Your instructions
Write what comes next in the article on Kwame Nkrumah and the struggle against imperialism, starting right after its final sentence.

Document excerpt
AFRICA AND THE STRUGGLE AGAINST IMPERIALISM: 40 YEARS AFTER KWAME NKRUMAH

April 27 marked the fortieth anniversary of the passing of Dr. Kwame Nkrumah, the founder of modern-day Ghana and a leading theoretician of the post-World War II national liberation movement for unity and socialism. Nkrumah’s legacy is still very much a part of the ongoing efforts of the peoples of Africa and the world who seek genuine freedom from colonialism, neo-colonialism and imperialism.

Born in the western region of the Gold Coast (later renamed Ghana in 1957) on September 21, 1909, Nkrumah grew up under the colonial system established by the British. The people of the Gold Coast had fought western domination from the period of the Atlantic Slave Trade through the early 20th century when Queen Ya Asantewaa of the Ashanti people led an armed resistance campaign to halt British encroachment into their territories.

After being educated through primary and secondary school as well as teacher training college in the Gold Coast, Nkrumah left Africa to attend the Historically Black College of Lincoln University in Pennsylvania. It was his experience at Lincoln and the University of Pennsylvania between 1935-1945 that helped to shape his outlook on African nationalism and anti-imperialism.

Material provided

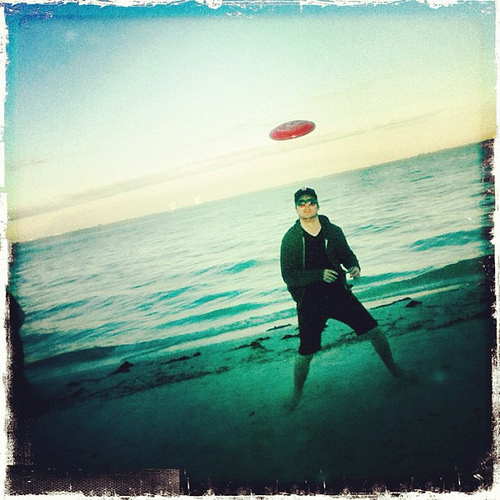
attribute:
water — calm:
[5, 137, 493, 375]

...

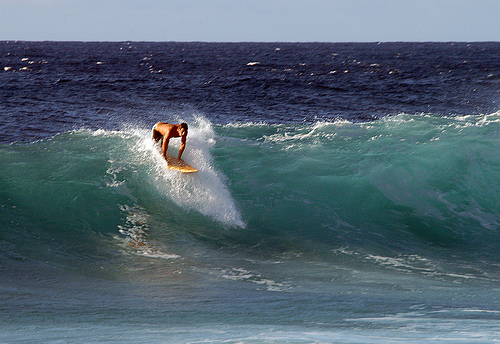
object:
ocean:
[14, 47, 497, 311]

Answer section
While in the United States during the Great Depression and World War II, Nkrumah was influenced by some of the leading figures and organizations of the nationalist and left movements. These groups included the African Students Association, the Universal Negro Improvement Association (UNIA) founded by Marcus Garvey, the Council on African Affairs headed then by W.E.B. DuBois and Dr. William Alpheus Hunton, and C.L.R. James of the Trotskyist movement, among others.

Nkrumah spoke in various African American churches and interacted with the masses of people who he perceived as still being connected with their ancestral cultures. While in the U.S., he was forced to work for a living and earn his tuition from menial employment and part-time teaching.

In 1945, Nkrumah traveled to England where he immediately began working towards the organization of the Fifth Pan-African Congress alongside George Padmore, a former member of the Communist International. The Congress was held in the city of Manchester that October and proved to be the most successful gathering of the Pan-African movement since the 1920s.

A Declaration to the Colonial Peoples of the World was drafted by Nkrumah, Padmore and DuBois and approved by the more than 200 delegates. The document read in part that “The Fifth Pan-African Congress calls on intellectuals and professional classes of the Colonies to awaken to their responsibilities.” (Africa Must Unite, Nkrumah, 1963, p. 134))

The Declaration continues noting that “The long, long, night is over. By fighting for trade union rights, the right to form co-operatives, freedom of the press, assembly, demonstration and strike, freedom to print and read the literature which is necessary for the education of the masses, you will be using the only means by which your liberties will be won and maintained. Today there is only one road to effective action-the organization of the masses.”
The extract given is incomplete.